Frente al “choque de civilizaciones”, es más útil pensar en la existencia de un “choque de ignorancias”, tal como defendió Edward Said en 2001. Los ideólogos y demagogos optan por atribuir a las diferencias entre culturas y religiones el hecho de que haya conflictos y guerras. Parece que muchos de ellos –incluidos Huntington y Osama Bin Laden– se olvidaron (¿voluntariamente?) de que las mayores fricciones y conflictos en las últimas décadas se producen dentro de las propias “civilizaciones”. Esos choques internos se deben a las diferencias en las formas de entender la vida y a la existencia de proyectos mutuamente excluyentes de cómo organizar su modelo político, social y económico.

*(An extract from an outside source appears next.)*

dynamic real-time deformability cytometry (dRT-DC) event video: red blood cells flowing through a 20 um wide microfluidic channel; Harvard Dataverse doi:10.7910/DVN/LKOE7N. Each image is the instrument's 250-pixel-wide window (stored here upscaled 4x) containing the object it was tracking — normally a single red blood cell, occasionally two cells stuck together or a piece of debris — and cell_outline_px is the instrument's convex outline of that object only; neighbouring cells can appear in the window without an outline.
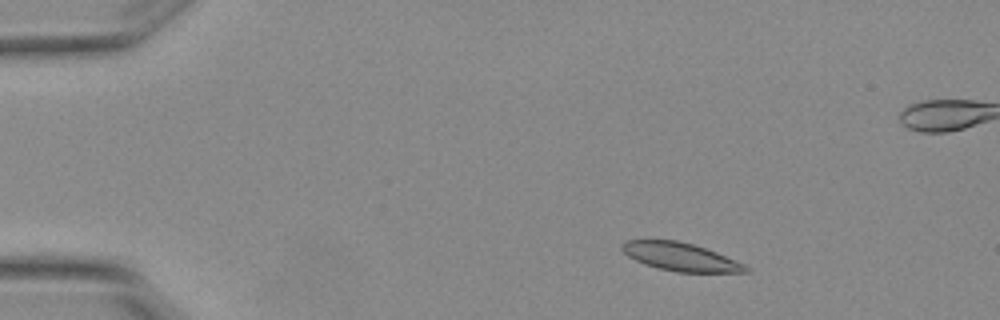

Resulta atractivo reducir siglos de historia a meras guerras de religiones y conquistas imperiales, dejando de lado la historia de intercambios, cooperación y trasvase de conocimiento y valores. Sin embargo, las fronteras mentales no sólo están entre distintos bloques culturales, sino también dentro de cada una de las llamadas civilizaciones. Este no es un debate puramente académico ni un mero divertimento de intelectuales, pues tiene grandes implicaciones en las vidas cotidianas de individuos y naciones. Quienes buscan levantar cada vez más fronteras y quienes luchan contra eso y contra la instrumentalización de la ignorancia van a condicionar una parte importante del futuro de la humanidad.
[Este texto fue publicado originalmente en la revista Matador, vol. S.]